> REQUIRED WORK:
[1] Answer these questions using the passage on religion and the Church, one answer per line:
(a) Without a fixed standard of duty, what would the coming-together of men on any ground be?
(b) What does the passage say the Church preceptive can give a man?
(c) What kind of rule, rather than a spiritual one, does the passage say the rule of those who attacked consciences has been?
[2] Carry on the passage on religion and the Church, starting after its last sentence.

We have said that religion is a discovery, not an invention. This only with regard to its obligations. These are not arbitrary, and are of no private interpretation. Without a fixed standard of duty, social and personal, the coming-together of men upon any ground whatever would be a moral Babel. But the religious principle, in its efficiency, is a creative one. The religion of each man, therefore, to be genuine, must have in it something original and individual, not necessarily in doctrine, but in experience. And the freedom and permission of this experience is the only source from which the poverty of creeds can be filled up. For the Church preceptive can only give a man the tools wherewith to build a religious life. If he fail to build it, he, not the Church, is responsible. No creed, whether burthened with dialectic subtilties, or straitened by intellectual simplifications, can do more than acquaint man with the highest recorded experience and intuition of the race. The experience and intuition which constitute personal religion must be built by him on the basis which these supply. Those, therefore, who complain most bitterly of the deficiencies of systems of belief and of religious instruction in general, have left out of sight the work which the individual himself must supply, and which, like the processes of natural life, must be performed by each for himself.

We know indeed that the middle region of opinion has been made to stand for the true sanctuary of the Church. Upon this ground the passions of men have attacked the consciences of their fellow-men. Blind themselves to the inner light which lighteth every man that cometh into the world, they have been the leaders of those as blind as themselves. The true insight which really links together the divine and human has been contraband to their rule. But their rule has, after all, been a temporal, not a spiritual one. The limits and dogmas of their special Church have been swallowed up in the mighty sweep and comprehension of the true Church.

> DATASET EXTRACT:
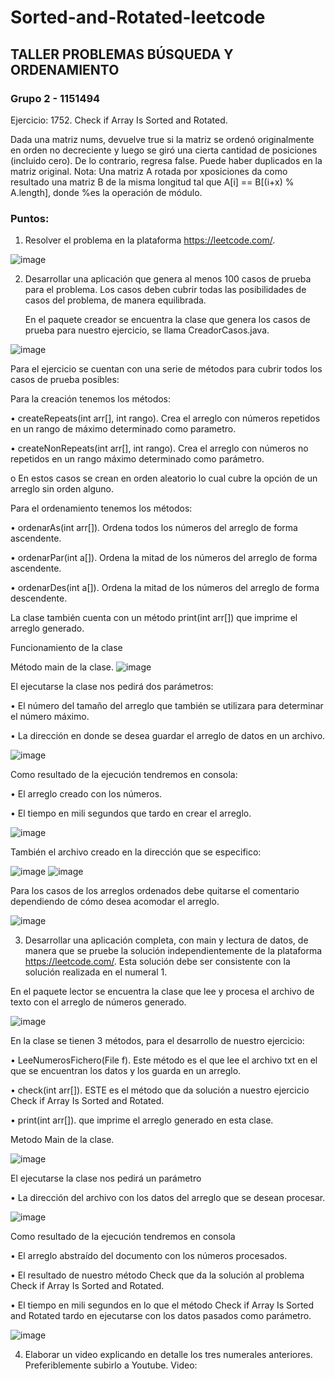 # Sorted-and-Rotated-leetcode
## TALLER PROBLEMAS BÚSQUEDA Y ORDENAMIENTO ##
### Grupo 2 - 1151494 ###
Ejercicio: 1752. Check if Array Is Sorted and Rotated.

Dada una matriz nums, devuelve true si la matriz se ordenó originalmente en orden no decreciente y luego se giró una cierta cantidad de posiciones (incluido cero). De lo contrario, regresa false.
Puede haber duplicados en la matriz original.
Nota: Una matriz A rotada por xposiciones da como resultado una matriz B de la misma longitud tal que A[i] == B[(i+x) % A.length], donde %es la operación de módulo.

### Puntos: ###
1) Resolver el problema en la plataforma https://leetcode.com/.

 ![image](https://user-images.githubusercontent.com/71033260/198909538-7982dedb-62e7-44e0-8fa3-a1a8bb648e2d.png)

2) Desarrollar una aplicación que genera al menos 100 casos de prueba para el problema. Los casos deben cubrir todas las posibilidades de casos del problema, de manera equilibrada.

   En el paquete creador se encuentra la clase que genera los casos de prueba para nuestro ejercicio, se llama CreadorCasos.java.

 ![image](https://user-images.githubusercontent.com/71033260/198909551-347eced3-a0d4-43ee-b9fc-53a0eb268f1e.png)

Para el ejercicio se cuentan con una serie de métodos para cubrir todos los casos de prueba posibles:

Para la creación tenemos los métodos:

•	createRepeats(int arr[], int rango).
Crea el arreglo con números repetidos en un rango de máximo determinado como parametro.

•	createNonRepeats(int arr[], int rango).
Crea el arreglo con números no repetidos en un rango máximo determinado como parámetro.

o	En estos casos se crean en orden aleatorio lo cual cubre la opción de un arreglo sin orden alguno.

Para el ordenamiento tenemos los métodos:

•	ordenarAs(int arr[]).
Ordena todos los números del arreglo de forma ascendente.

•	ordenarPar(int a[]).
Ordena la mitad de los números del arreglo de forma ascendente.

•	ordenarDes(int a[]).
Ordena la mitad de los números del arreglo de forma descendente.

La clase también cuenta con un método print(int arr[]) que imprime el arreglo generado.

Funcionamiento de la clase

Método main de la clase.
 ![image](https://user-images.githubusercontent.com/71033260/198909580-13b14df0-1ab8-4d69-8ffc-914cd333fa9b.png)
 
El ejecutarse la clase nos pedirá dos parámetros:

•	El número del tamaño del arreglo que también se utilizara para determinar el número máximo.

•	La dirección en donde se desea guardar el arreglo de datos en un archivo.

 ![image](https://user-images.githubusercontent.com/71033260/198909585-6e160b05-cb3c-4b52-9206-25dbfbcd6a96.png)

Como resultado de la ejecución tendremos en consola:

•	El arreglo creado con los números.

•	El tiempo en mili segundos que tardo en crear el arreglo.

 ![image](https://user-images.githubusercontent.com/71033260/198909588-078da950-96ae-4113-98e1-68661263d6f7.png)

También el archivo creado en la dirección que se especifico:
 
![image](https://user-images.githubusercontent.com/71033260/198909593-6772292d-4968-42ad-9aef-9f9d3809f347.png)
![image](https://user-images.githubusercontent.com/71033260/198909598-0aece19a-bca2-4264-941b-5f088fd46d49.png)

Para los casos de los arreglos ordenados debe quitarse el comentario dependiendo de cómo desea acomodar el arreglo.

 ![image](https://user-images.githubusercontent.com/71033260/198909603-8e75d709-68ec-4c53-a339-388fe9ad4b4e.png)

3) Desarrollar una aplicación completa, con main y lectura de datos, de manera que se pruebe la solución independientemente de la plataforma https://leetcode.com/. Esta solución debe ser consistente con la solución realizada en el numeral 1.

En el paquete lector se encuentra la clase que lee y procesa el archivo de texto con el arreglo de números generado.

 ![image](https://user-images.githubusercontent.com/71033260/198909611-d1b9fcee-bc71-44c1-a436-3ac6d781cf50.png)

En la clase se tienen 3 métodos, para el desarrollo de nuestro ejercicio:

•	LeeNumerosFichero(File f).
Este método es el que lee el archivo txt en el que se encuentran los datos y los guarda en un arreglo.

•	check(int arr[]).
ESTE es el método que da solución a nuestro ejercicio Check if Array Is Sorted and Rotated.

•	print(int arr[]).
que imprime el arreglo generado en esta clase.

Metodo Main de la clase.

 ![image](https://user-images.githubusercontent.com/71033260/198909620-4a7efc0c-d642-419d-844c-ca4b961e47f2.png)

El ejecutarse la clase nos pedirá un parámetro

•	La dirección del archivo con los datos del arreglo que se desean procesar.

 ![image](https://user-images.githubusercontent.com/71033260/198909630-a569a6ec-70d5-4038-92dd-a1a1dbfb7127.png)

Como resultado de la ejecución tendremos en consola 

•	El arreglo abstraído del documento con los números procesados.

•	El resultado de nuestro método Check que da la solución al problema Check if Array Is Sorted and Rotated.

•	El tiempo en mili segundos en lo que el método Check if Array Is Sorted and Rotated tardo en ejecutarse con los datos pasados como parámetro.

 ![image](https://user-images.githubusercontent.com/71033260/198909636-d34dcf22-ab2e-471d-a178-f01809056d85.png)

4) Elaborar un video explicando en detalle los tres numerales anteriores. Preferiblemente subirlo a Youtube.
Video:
--
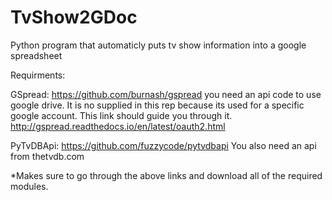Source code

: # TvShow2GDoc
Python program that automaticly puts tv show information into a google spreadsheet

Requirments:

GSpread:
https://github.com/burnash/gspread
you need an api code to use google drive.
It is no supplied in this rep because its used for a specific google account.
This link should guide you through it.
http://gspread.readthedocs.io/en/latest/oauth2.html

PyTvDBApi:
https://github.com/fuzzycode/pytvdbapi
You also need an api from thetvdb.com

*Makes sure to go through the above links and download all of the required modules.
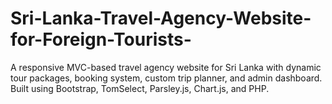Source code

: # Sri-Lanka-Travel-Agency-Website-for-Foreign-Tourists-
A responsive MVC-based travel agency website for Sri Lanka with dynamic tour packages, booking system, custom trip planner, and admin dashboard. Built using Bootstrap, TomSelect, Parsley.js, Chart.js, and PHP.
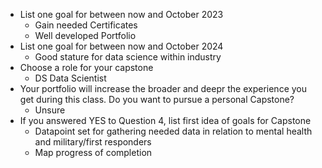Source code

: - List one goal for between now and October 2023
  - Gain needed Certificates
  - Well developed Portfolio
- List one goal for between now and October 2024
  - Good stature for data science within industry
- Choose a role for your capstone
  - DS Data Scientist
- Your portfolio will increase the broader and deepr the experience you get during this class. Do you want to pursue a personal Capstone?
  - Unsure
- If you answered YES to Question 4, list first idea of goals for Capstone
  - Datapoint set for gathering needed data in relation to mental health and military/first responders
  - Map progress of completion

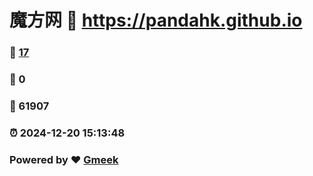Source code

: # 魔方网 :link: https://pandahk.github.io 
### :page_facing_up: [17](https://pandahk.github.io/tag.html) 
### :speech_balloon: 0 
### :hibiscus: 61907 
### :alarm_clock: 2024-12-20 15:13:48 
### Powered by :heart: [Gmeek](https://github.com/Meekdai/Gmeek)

> ANSWERS BY ITEM NUMBER:
[1]
(a) A moral Babel.
(b) Only the tools with which to build a religious life.
(c) A temporal one.

[2]
They might build as high, and dig as deep, and fence off as straitly, as they would; the great centre, which is God, the great circumference, which is man's recognition of Him, did not change. The largest and mightiest organization the world has ever seen may say, "There is but one Church, and I am that Church." But the true Church rebukes her through an hundred babes and sucklings of smaller dimensions. Everywhere is divine comfort, divine duty, divine hope. Everywhere are men striving to honor the truth and to help their fellow-men. And the true mother of souls replies to her ambitious daughter, "There is but one Church: it is enough for thee that thou art in it.”

The true Church, then, is at once intra and extra-theological. Its true office is neither to intensify nor to eradicate the differences of human thought, action, and intention; but to maintain a primal and a final unity beyond them all, whose acknowledgment is the morality, and whose sway is the moralization, of the human race.

The Ordinances of this Church necessarily take precedence of the separate prescriptions of sects and denominations. In order that each of us may fill the sphere of his task and labor, it is necesssary that he should limit his immediate interest to the matter in hand. Your zeal for this society or that, your co-operation in this scheme, your support of this representative or advocate, is an artifice of nature which for the time cuts you off from the generalities of philosophical thought or moral consideration. But when do you enter the sanctuary of religion? When are you actively and consciously in the Church? Not when you are occupied with A's zealotism or B's latitudinarianism. It is not while you are making an ingenious heaven and hell of your own, fenced with curious intellectual devices for excluding this man, and imprisoning that. It is when you let all this drop, your own sins and those of others, and turn to a far-reaching fact, which these cannot darken; when the peace and power of this contemplation make you believe in the value of life, the dignity of conscience, and the efficiency of conviction; when the newly created worth and sacredness

in your own person make you aware of a similar worth and sacredness as ideally existing in the persons of others. Then, for the time being, you are in the Church; and so far as the efforts of your active life are regulated by the influence of those considerations, in so far you are acting and living in the Church.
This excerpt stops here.